━━━━━ DATA EXTRACT ━━━━━
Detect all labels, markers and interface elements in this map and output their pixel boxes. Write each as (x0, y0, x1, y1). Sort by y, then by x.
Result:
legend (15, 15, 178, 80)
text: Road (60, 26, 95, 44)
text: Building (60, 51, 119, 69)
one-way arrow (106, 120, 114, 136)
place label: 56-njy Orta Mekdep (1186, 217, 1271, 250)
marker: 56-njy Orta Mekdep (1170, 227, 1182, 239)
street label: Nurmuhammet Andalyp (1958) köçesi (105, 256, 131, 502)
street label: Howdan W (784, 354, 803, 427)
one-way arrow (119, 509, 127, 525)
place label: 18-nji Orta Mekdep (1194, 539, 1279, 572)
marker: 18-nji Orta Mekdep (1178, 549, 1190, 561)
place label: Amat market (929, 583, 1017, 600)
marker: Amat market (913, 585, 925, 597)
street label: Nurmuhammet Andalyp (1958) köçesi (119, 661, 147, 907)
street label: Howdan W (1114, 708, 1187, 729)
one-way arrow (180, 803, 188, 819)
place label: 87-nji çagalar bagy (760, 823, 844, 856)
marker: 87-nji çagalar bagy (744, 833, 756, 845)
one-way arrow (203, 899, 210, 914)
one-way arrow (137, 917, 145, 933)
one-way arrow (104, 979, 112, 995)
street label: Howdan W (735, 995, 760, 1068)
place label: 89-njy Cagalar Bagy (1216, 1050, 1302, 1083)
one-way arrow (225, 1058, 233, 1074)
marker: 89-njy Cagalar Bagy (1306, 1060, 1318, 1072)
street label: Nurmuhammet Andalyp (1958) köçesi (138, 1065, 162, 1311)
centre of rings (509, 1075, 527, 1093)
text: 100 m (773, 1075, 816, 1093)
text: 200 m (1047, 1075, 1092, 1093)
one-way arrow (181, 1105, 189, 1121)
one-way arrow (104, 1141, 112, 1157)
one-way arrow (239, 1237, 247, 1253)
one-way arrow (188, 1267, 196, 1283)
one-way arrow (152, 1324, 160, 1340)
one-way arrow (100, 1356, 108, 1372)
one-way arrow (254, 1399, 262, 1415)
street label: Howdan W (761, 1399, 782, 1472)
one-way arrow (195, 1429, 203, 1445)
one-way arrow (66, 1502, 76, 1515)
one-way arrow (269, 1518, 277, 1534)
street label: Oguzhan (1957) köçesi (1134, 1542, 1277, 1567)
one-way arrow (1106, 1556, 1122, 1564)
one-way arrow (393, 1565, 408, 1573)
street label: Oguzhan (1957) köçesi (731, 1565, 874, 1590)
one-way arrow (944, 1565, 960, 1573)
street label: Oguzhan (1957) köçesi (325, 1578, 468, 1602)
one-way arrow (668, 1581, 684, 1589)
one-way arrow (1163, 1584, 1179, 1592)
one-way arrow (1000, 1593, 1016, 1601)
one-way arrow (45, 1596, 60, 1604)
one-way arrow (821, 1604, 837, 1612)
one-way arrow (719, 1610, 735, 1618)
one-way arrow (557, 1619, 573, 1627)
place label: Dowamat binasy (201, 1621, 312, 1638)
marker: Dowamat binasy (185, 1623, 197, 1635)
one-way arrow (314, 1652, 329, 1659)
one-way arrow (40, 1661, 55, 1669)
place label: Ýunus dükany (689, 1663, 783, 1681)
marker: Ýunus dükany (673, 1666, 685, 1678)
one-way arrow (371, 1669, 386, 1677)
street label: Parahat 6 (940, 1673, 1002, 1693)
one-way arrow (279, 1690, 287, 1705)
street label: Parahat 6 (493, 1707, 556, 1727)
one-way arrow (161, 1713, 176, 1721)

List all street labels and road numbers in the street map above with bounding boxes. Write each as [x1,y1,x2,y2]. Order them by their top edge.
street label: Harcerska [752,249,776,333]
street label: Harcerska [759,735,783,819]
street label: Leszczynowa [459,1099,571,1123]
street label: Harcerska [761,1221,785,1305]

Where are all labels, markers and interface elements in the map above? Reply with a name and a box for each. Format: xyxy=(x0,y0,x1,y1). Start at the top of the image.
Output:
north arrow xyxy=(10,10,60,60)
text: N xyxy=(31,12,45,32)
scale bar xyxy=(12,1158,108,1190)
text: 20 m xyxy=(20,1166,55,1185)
━━━━━
> [WORK INSTRUCTION] Answer with a single number: the count of lines in the records that contain "Howdan".

> [COMPLETED EXERCISE] 4